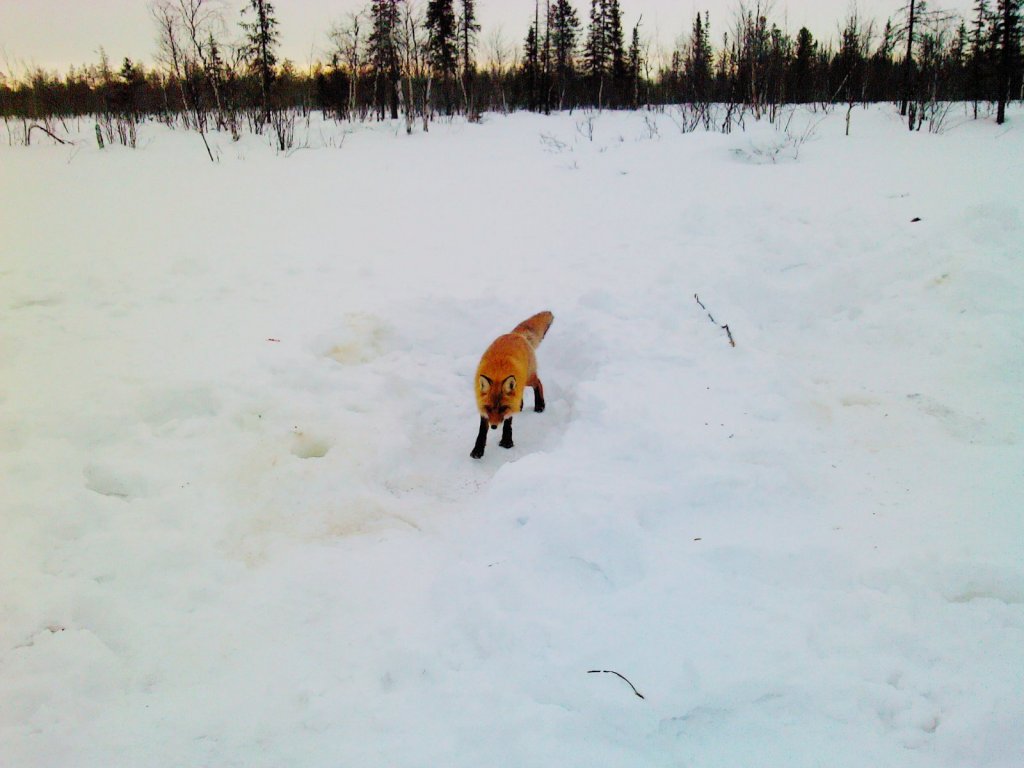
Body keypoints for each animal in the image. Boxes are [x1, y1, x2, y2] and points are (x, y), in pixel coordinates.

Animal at [470, 310, 554, 459]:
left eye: (502, 408)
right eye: (489, 408)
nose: (494, 426)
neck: (498, 374)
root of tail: (515, 334)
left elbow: (507, 422)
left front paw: (506, 441)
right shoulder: (482, 404)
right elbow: (482, 430)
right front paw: (478, 450)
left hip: (528, 379)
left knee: (538, 383)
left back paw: (540, 405)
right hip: (520, 383)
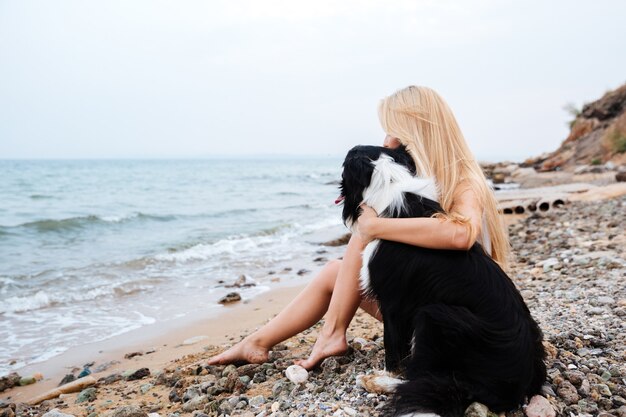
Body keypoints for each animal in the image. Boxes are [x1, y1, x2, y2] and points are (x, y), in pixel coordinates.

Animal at [336, 145, 544, 416]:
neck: (390, 182)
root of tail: (514, 390)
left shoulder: (392, 304)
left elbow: (392, 351)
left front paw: (384, 374)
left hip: (434, 316)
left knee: (425, 380)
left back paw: (377, 382)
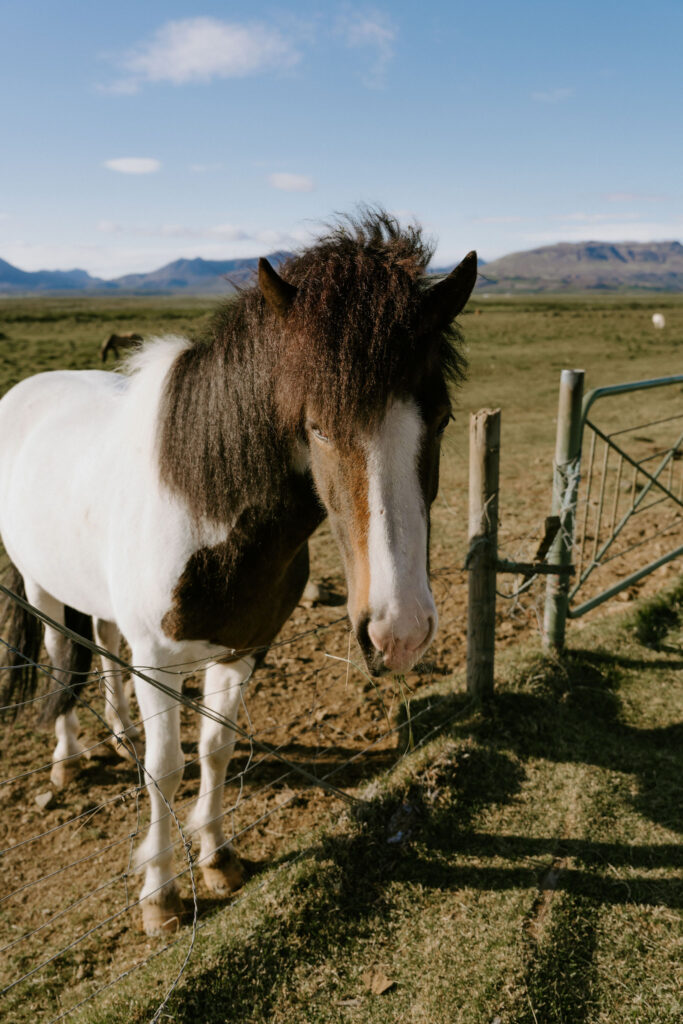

▬▬▬▬▬▬▬▬▬▬

## Task directions
A verbatim transcription of the listing is expected, with no pictures included.

## Output
Body keypoints for each animal in the image. Boxes are [x1, y1, x2, y2] and points are (x, y), in pixel coordinates.

Animal at [470, 310, 554, 459]:
left eye: (502, 408)
right eye: (489, 408)
nose: (494, 426)
neck: (498, 374)
root of tail: (515, 334)
left elbow: (507, 422)
left front paw: (506, 441)
right shoulder: (482, 404)
right elbow: (482, 430)
right front paw: (478, 450)
left hip: (528, 379)
left knee: (538, 383)
left back paw: (540, 405)
right hip: (520, 383)
Body keypoints for each animal in the image. Boxes are [x1, y1, x2, y2] and points are (x, y), in pixel coordinates.

Animal at [336, 145, 544, 416]:
neck: (390, 182)
root of tail: (514, 390)
left shoulder: (392, 304)
left elbow: (392, 351)
left front paw: (384, 374)
left hip: (434, 316)
left knee: (425, 380)
left back paw: (377, 382)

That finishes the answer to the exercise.